#540 Back in Brooklyn: Chuck Wills-widow
Lately my life birds have been getting further and further from home: Connecticut, Iceland, Texas, Munich, and Florida. That’s the natural state of things as you gradually fill out the local species, and even local accidentals. My Brooklyn list is over 200 out of 328 total species, and my New York list is around 275 out of a possible 400 or so. However, many of the species I don’t have in New York, I have seen elsewhere so I haven’t felt the need to chase them locally. But surprisingly there are still a few local birds left for me to tick, and one I found today in my home territory of Prospect Park.
I was up on Lookout Hill today with about nine other birders, all enjoying spring migration and the warblers that come with it, when one of them asked me to look at a strange bird he had spotted and didn’t recognize. However, I was having trouble finding it and before I could put my binoculars on it, it took off and flew across our field of view. It was dark and vaguely gull shaped, but no gull. That could mean only one thing: nightjar! But which one?
It was large, seemed almost Ring-billed Gull sized. And it didn’t show any white wingbars in flight. That ruled out the most likely suspect, Common Nighthawk, and left two possibilities: Whip-poor-will and Chuck-will’s-widow. Whip-poor-will is sadly uncommon on Long Island these days, though it used to be more prevalent. Chuck-will’s-widow is relatively easy to find on Staten Island at certain locations, though I’ve never bothered to trek out there at night to listen for it.
The bird returned two more times, each time flying in front of us quickly and then vanishing into a tree. These are incredibly well camouflaged birds in daytime. They are very hard to spot, and we were not able to relocate it even when we saw exactly which tree it flew into. After much fruitless searching, we thought the bird might have sneaked out down the hill away from our view. However the consensus of birders there was that by size alone this was a Chuck-will’s-widow, #540.
The ID was clinched later that night when Rob Jett and Heydi Lopes returned around dusk and played the Chuck-will’s-widow call and the bird took off.

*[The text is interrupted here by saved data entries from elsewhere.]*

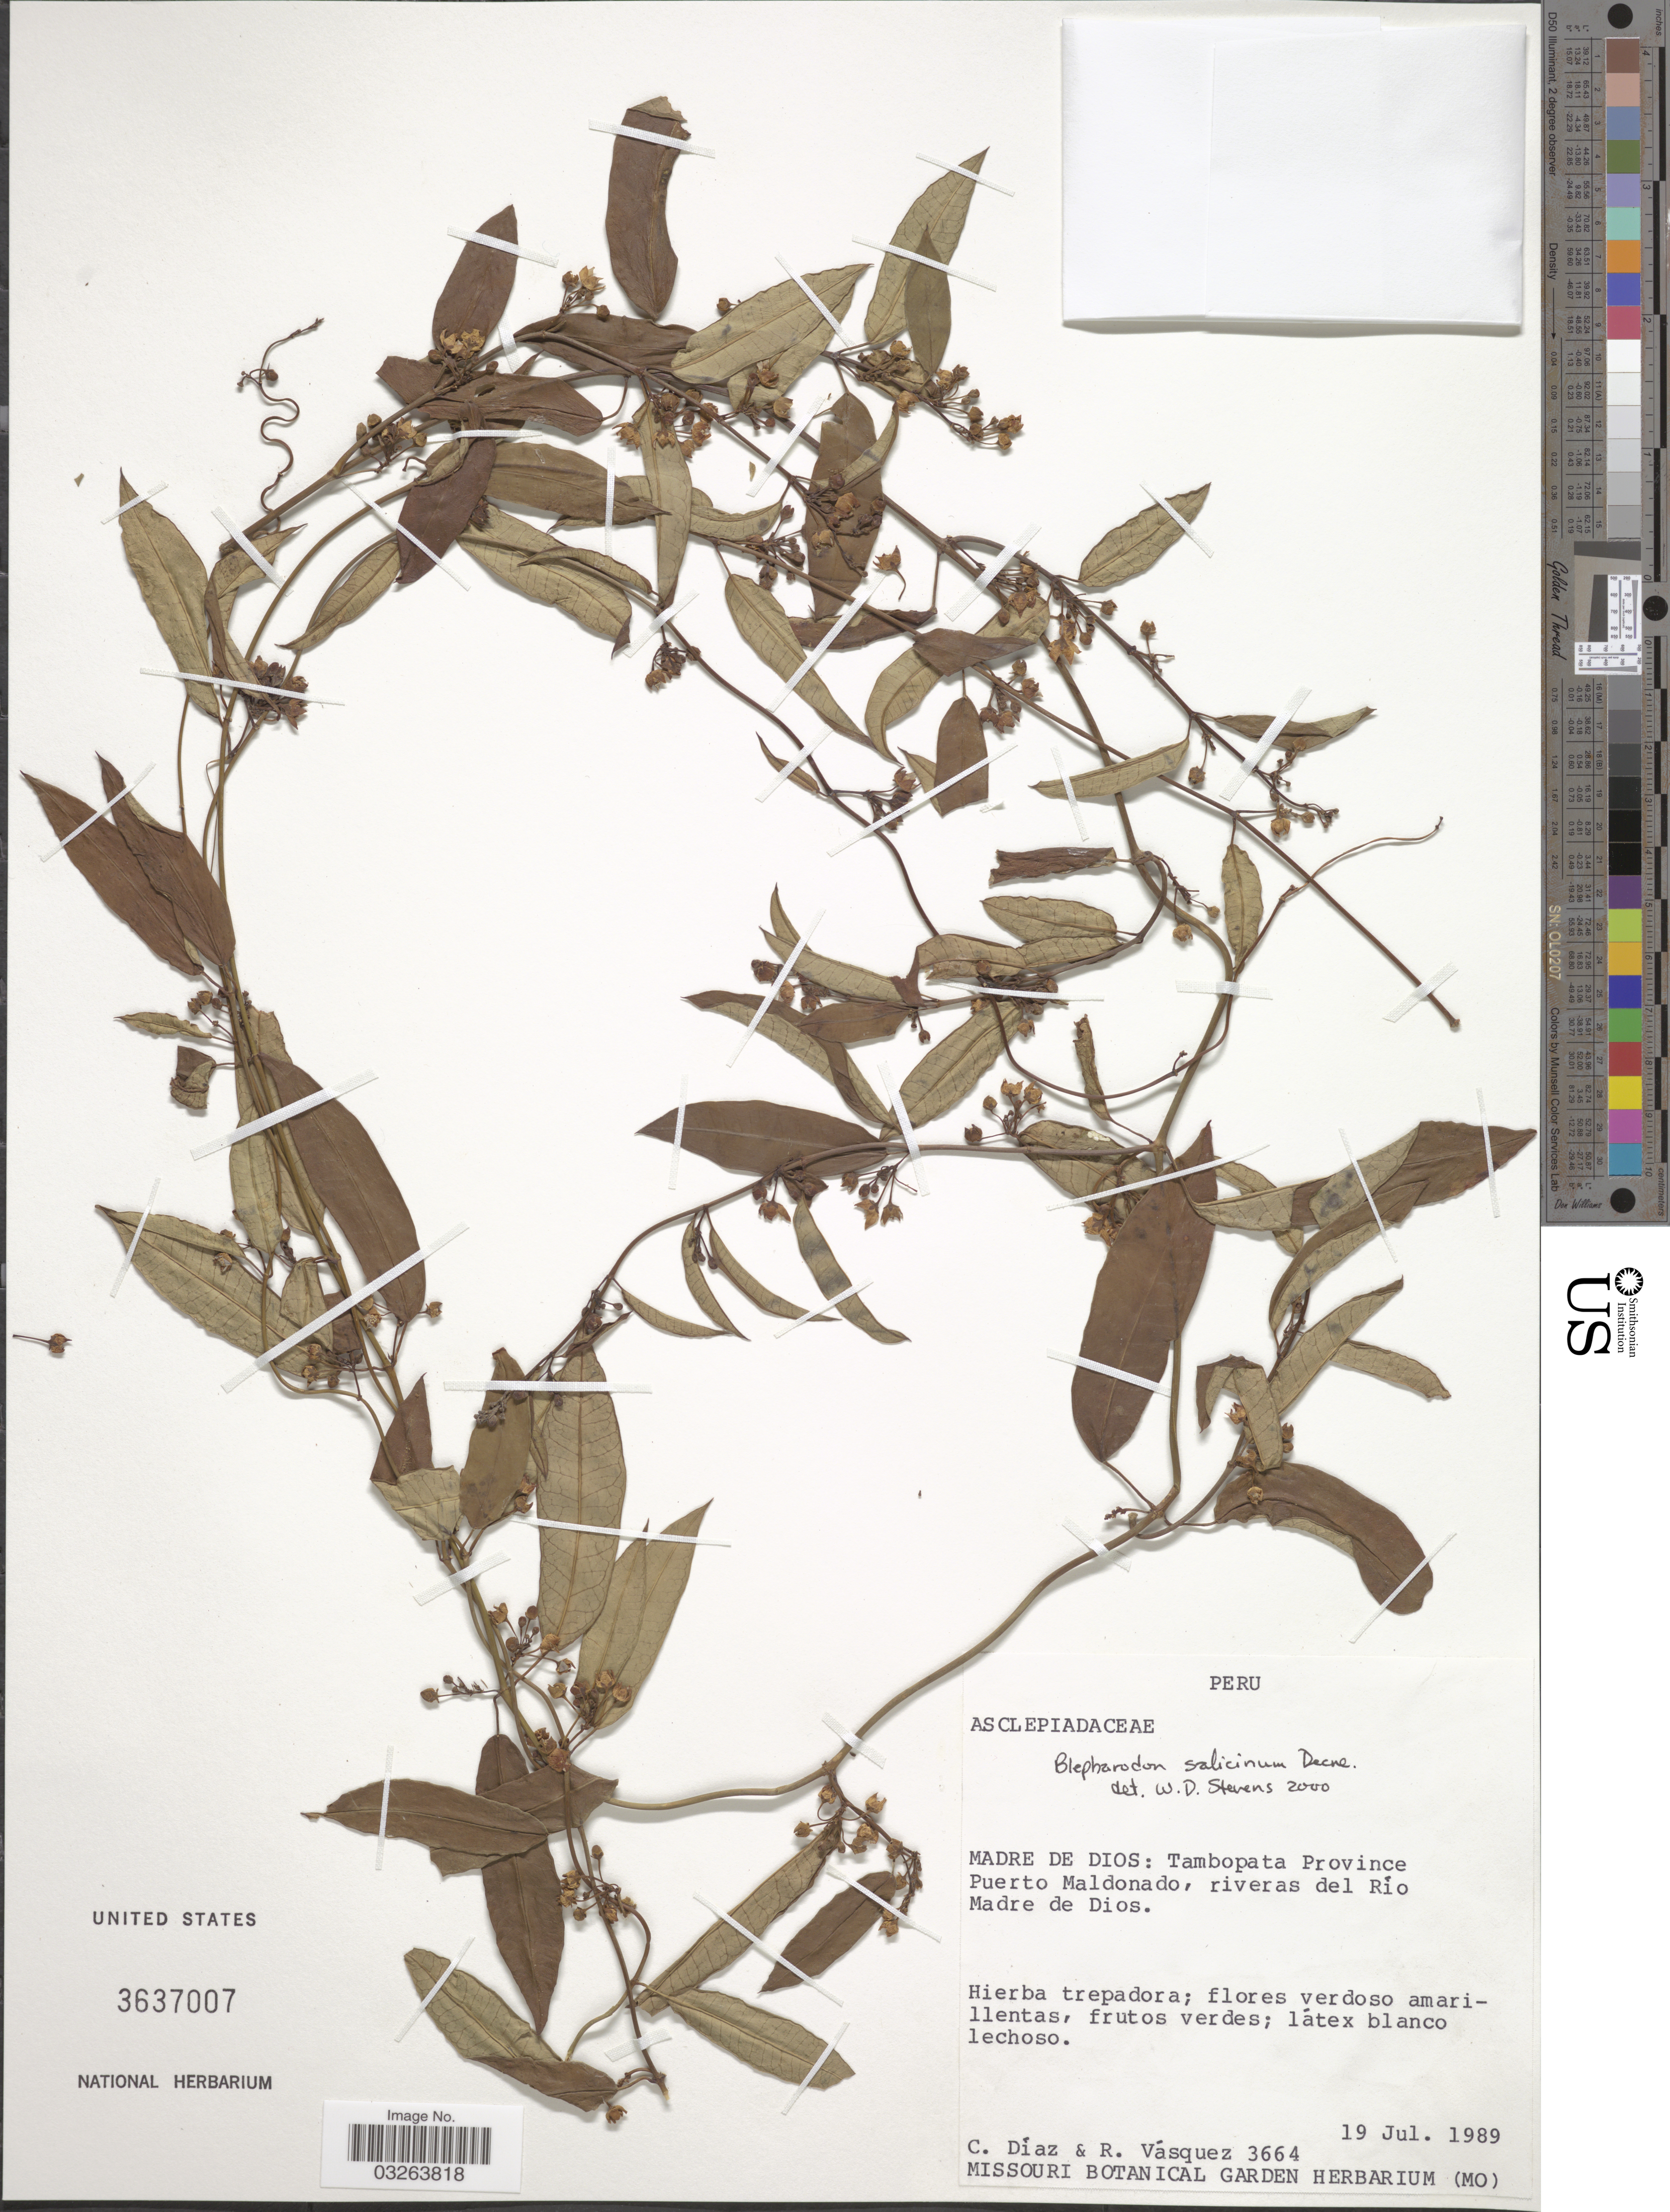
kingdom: Plantae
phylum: Tracheophyta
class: Magnoliopsida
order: Gentianales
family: Apocynaceae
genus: Blepharodon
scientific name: Blepharodon salicinum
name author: Decne.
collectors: C. Díaz & R. Vásquez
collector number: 3664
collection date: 1989-07-19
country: Peru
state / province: Madre de Dios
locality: Tambopata Province Puerto Maldonado, riveras del Río Madre de Dios.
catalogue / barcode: US 3637007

Naturally it took off straight out of the tree everyone had been scanning for the bird earlier that morning. Dud I mention that these birds are really well camouflaged?
After this bird, there’s only one regular species left to find around here: Northern Shrike, and just maybe a few pelagics. However I can continue to hope for accidentals and rarities like last year’s Fork-tailed Flycatcher.